START DATASET

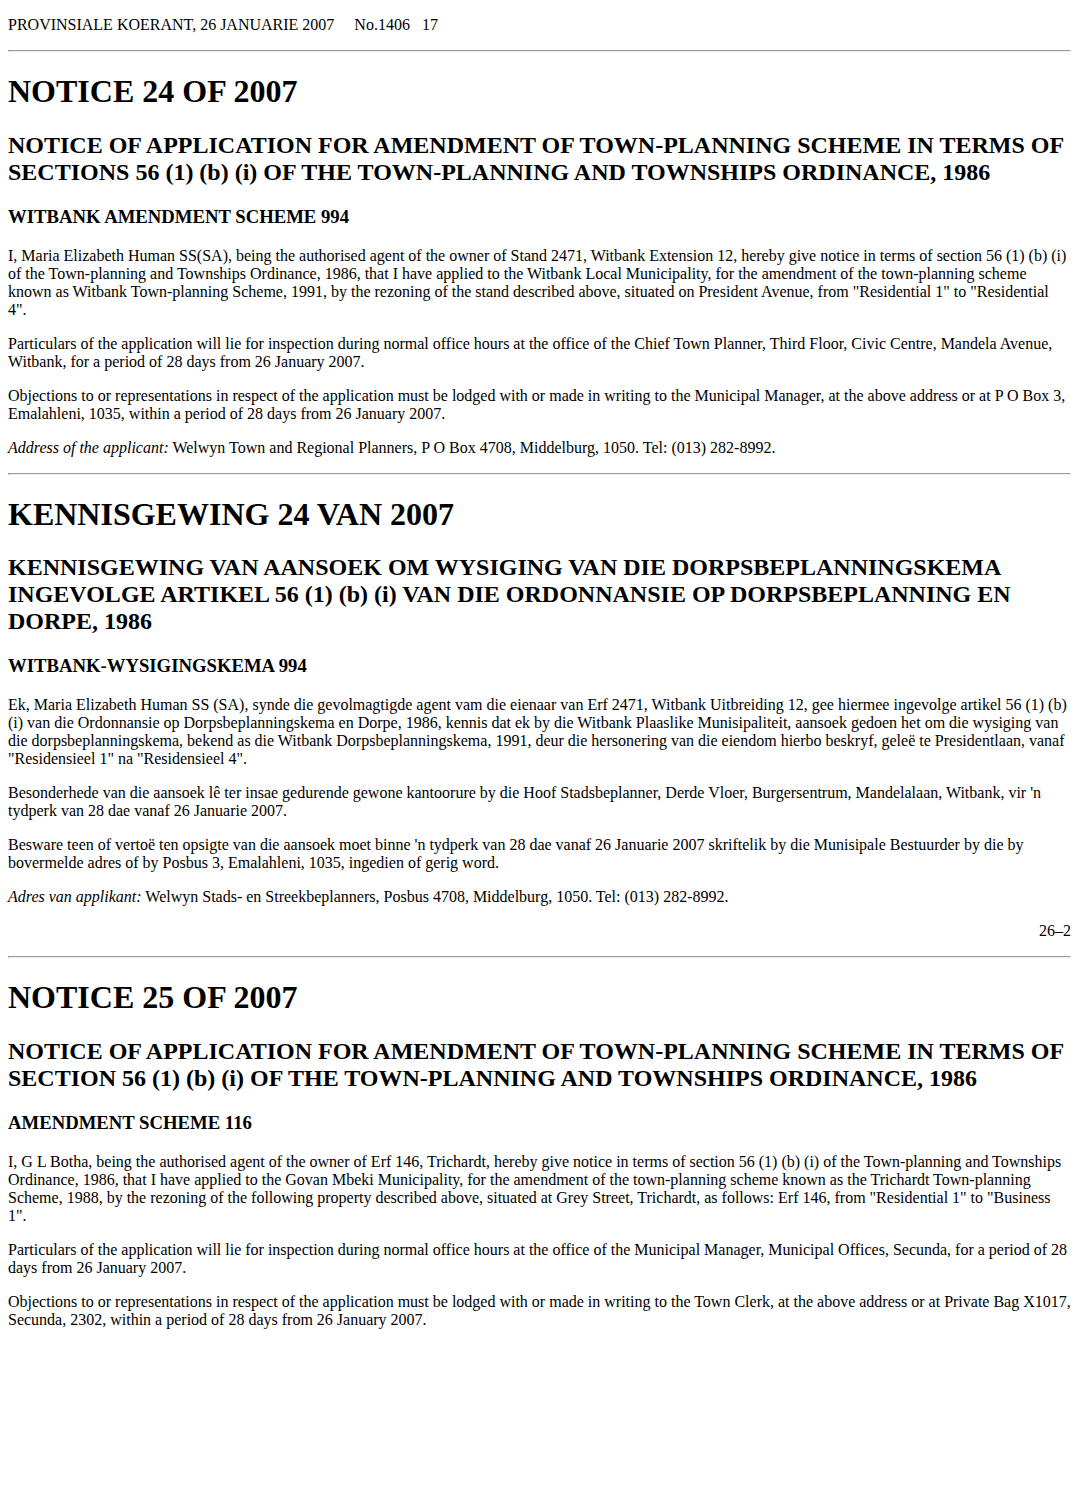PROVINSIALE KOERANT, 26 JANUARIE 2007 No.1406 17
NOTICE 24 OF 2007
NOTICE OF APPLICATION FOR AMENDMENT OF TOWN-PLANNING SCHEME IN TERMS OF SECTIONS 56 (1) (b) (i) OF THE TOWN-PLANNING AND TOWNSHIPS ORDINANCE, 1986
WITBANK AMENDMENT SCHEME 994
I, Maria Elizabeth Human SS(SA), being the authorised agent of the owner of Stand 2471, Witbank Extension 12, hereby give notice in terms of section 56 (1) (b) (i) of the Town-planning and Townships Ordinance, 1986, that I have applied to the Witbank Local Municipality, for the amendment of the town-planning scheme known as Witbank Town-planning Scheme, 1991, by the rezoning of the stand described above, situated on President Avenue, from "Residential 1" to "Residential 4".
Particulars of the application will lie for inspection during normal office hours at the office of the Chief Town Planner, Third Floor, Civic Centre, Mandela Avenue, Witbank, for a period of 28 days from 26 January 2007.
Objections to or representations in respect of the application must be lodged with or made in writing to the Municipal Manager, at the above address or at P O Box 3, Emalahleni, 1035, within a period of 28 days from 26 January 2007.
Address of the applicant: Welwyn Town and Regional Planners, P O Box 4708, Middelburg, 1050. Tel: (013) 282-8992.
KENNISGEWING 24 VAN 2007
KENNISGEWING VAN AANSOEK OM WYSIGING VAN DIE DORPSBEPLANNINGSKEMA INGEVOLGE ARTIKEL 56 (1) (b) (i) VAN DIE ORDONNANSIE OP DORPSBEPLANNING EN DORPE, 1986
WITBANK-WYSIGINGSKEMA 994
Ek, Maria Elizabeth Human SS (SA), synde die gevolmagtigde agent vam die eienaar van Erf 2471, Witbank Uitbreiding 12, gee hiermee ingevolge artikel 56 (1) (b) (i) van die Ordonnansie op Dorpsbeplanningskema en Dorpe, 1986, kennis dat ek by die Witbank Plaaslike Munisipaliteit, aansoek gedoen het om die wysiging van die dorpsbeplanningskema, bekend as die Witbank Dorpsbeplanningskema, 1991, deur die hersonering van die eiendom hierbo beskryf, geleë te Presidentlaan, vanaf "Residensieel 1" na "Residensieel 4".
Besonderhede van die aansoek lê ter insae gedurende gewone kantoorure by die Hoof Stadsbeplanner, Derde Vloer, Burgersentrum, Mandelalaan, Witbank, vir 'n tydperk van 28 dae vanaf 26 Januarie 2007.
Besware teen of vertoë ten opsigte van die aansoek moet binne 'n tydperk van 28 dae vanaf 26 Januarie 2007 skriftelik by die Munisipale Bestuurder by die by bovermelde adres of by Posbus 3, Emalahleni, 1035, ingedien of gerig word.
Adres van applikant: Welwyn Stads- en Streekbeplanners, Posbus 4708, Middelburg, 1050. Tel: (013) 282-8992.
26–2
NOTICE 25 OF 2007
NOTICE OF APPLICATION FOR AMENDMENT OF TOWN-PLANNING SCHEME IN TERMS OF SECTION 56 (1) (b) (i) OF THE TOWN-PLANNING AND TOWNSHIPS ORDINANCE, 1986
AMENDMENT SCHEME 116
I, G L Botha, being the authorised agent of the owner of Erf 146, Trichardt, hereby give notice in terms of section 56 (1) (b) (i) of the Town-planning and Townships Ordinance, 1986, that I have applied to the Govan Mbeki Municipality, for the amendment of the town-planning scheme known as the Trichardt Town-planning Scheme, 1988, by the rezoning of the following property described above, situated at Grey Street, Trichardt, as follows: Erf 146, from "Residential 1" to "Business 1".
Particulars of the application will lie for inspection during normal office hours at the office of the Municipal Manager, Municipal Offices, Secunda, for a period of 28 days from 26 January 2007.
Objections to or representations in respect of the application must be lodged with or made in writing to the Town Clerk, at the above address or at Private Bag X1017, Secunda, 2302, within a period of 28 days from 26 January 2007.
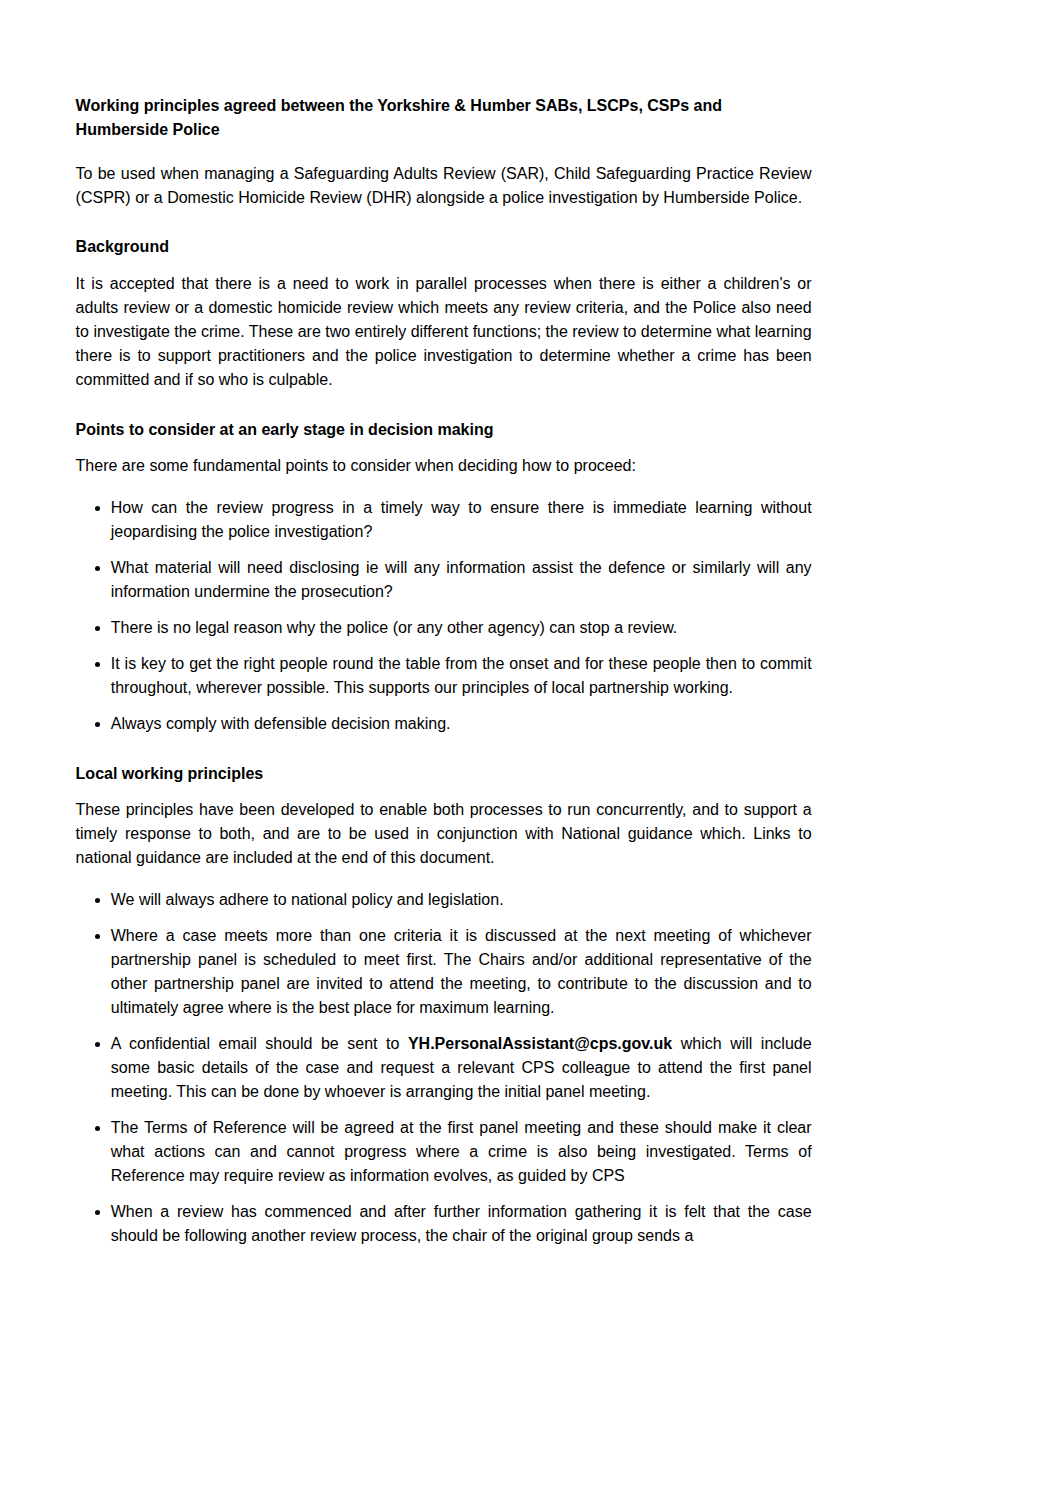Working principles agreed between the Yorkshire & Humber SABs, LSCPs, CSPs and Humberside Police
To be used when managing a Safeguarding Adults Review (SAR), Child Safeguarding Practice Review (CSPR) or a Domestic Homicide Review (DHR) alongside a police investigation by Humberside Police.
Background
It is accepted that there is a need to work in parallel processes when there is either a children's or adults review or a domestic homicide review which meets any review criteria, and the Police also need to investigate the crime. These are two entirely different functions; the review to determine what learning there is to support practitioners and the police investigation to determine whether a crime has been committed and if so who is culpable.
Points to consider at an early stage in decision making
There are some fundamental points to consider when deciding how to proceed:
How can the review progress in a timely way to ensure there is immediate learning without jeopardising the police investigation?
What material will need disclosing ie will any information assist the defence or similarly will any information undermine the prosecution?
There is no legal reason why the police (or any other agency) can stop a review.
It is key to get the right people round the table from the onset and for these people then to commit throughout, wherever possible. This supports our principles of local partnership working.
Always comply with defensible decision making.
Local working principles
These principles have been developed to enable both processes to run concurrently, and to support a timely response to both, and are to be used in conjunction with National guidance which. Links to national guidance are included at the end of this document.
We will always adhere to national policy and legislation.
Where a case meets more than one criteria it is discussed at the next meeting of whichever partnership panel is scheduled to meet first. The Chairs and/or additional representative of the other partnership panel are invited to attend the meeting, to contribute to the discussion and to ultimately agree where is the best place for maximum learning.
A confidential email should be sent to YH.PersonalAssistant@cps.gov.uk which will include some basic details of the case and request a relevant CPS colleague to attend the first panel meeting. This can be done by whoever is arranging the initial panel meeting.
The Terms of Reference will be agreed at the first panel meeting and these should make it clear what actions can and cannot progress where a crime is also being investigated. Terms of Reference may require review as information evolves, as guided by CPS
When a review has commenced and after further information gathering it is felt that the case should be following another review process, the chair of the original group sends a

END DATASET

--- WHAT THE TASK ASKS ---
Transcribe, from the records above, the first line and every line after it up to and including the line with "I, Maria Elizabeth"; omit pictures.

--- RESULT OF THE TASK ---
PROVINSIALE KOERANT, 26 JANUARIE 2007 No.1406 17
NOTICE 24 OF 2007
NOTICE OF APPLICATION FOR AMENDMENT OF TOWN-PLANNING SCHEME IN TERMS OF SECTIONS 56 (1) (b) (i) OF THE TOWN-PLANNING AND TOWNSHIPS ORDINANCE, 1986
WITBANK AMENDMENT SCHEME 994
I, Maria Elizabeth Human SS(SA), being the authorised agent of the owner of Stand 2471, Witbank Extension 12, hereby give notice in terms of section 56 (1) (b) (i) of the Town-planning and Townships Ordinance, 1986, that I have applied to the Witbank Local Municipality, for the amendment of the town-planning scheme known as Witbank Town-planning Scheme, 1991, by the rezoning of the stand described above, situated on President Avenue, from "Residential 1" to "Residential 4".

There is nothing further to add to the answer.